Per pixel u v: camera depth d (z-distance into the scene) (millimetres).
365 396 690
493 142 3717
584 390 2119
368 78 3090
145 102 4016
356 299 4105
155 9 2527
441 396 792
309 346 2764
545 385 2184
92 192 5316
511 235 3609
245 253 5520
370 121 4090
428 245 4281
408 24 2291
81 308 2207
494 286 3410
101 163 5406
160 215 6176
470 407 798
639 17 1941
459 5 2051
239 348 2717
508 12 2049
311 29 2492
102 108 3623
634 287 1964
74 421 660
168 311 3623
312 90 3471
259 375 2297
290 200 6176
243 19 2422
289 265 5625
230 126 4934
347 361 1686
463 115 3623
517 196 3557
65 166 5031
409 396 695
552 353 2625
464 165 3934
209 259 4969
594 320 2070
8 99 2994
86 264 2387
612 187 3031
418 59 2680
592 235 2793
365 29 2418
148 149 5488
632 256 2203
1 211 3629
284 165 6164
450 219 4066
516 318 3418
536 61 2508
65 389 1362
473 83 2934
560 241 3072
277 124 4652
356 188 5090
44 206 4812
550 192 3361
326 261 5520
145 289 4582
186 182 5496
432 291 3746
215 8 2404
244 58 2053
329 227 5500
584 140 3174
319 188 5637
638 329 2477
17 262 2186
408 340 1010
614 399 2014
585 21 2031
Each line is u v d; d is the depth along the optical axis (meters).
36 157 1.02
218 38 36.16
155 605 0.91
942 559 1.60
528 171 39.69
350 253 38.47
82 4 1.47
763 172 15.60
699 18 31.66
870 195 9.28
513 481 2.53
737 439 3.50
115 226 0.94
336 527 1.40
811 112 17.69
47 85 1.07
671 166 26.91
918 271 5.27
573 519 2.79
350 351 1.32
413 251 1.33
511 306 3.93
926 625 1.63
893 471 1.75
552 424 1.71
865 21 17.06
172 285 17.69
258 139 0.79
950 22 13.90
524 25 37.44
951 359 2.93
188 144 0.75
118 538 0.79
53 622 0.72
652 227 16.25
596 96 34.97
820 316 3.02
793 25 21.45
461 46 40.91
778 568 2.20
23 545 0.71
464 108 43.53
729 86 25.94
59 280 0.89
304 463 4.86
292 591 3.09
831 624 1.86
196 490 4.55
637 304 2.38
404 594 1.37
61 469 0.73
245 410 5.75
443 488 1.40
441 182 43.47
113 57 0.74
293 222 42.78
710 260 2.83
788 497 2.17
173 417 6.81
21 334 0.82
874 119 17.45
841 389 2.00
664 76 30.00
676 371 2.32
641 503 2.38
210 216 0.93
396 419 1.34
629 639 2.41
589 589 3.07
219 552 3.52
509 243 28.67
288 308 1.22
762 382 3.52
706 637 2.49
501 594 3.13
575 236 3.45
==
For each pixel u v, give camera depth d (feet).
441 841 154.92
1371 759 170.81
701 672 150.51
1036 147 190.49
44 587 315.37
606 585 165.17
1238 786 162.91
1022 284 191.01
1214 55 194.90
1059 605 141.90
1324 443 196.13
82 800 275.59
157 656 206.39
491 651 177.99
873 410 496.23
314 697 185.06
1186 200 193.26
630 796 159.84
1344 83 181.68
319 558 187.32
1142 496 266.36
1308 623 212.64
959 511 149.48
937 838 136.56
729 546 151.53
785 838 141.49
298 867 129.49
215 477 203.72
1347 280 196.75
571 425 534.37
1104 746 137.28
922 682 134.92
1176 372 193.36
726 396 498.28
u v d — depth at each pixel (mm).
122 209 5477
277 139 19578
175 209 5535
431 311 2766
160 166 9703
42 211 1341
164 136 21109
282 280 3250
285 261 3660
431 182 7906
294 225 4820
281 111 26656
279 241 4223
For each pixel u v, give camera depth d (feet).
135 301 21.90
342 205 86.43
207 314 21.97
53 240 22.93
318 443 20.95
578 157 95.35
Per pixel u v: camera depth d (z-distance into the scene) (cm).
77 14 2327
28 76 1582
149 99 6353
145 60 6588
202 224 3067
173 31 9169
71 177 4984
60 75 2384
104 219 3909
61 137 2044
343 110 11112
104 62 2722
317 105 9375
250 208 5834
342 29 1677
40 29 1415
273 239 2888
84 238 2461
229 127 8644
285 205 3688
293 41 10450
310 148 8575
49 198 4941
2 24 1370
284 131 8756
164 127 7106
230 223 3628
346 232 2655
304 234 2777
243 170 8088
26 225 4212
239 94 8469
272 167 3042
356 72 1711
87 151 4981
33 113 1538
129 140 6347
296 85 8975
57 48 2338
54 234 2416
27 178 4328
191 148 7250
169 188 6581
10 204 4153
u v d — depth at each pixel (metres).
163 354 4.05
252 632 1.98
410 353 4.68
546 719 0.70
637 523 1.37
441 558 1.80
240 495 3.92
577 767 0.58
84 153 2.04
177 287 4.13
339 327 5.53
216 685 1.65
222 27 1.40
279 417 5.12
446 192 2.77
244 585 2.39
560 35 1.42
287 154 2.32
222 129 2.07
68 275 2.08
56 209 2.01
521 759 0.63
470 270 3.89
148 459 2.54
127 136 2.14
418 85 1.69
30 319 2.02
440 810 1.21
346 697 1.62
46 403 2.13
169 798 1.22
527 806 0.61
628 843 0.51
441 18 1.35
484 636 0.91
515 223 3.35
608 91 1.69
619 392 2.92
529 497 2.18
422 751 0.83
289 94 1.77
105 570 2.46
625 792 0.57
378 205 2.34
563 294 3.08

### What the task asks
Report every line of the material above in which "scene" appears.

### Result of this task
Per pixel u v: camera depth d (z-distance into the scene) (millimetres).
Per pixel u v: camera depth d (z-distance into the scene) (cm).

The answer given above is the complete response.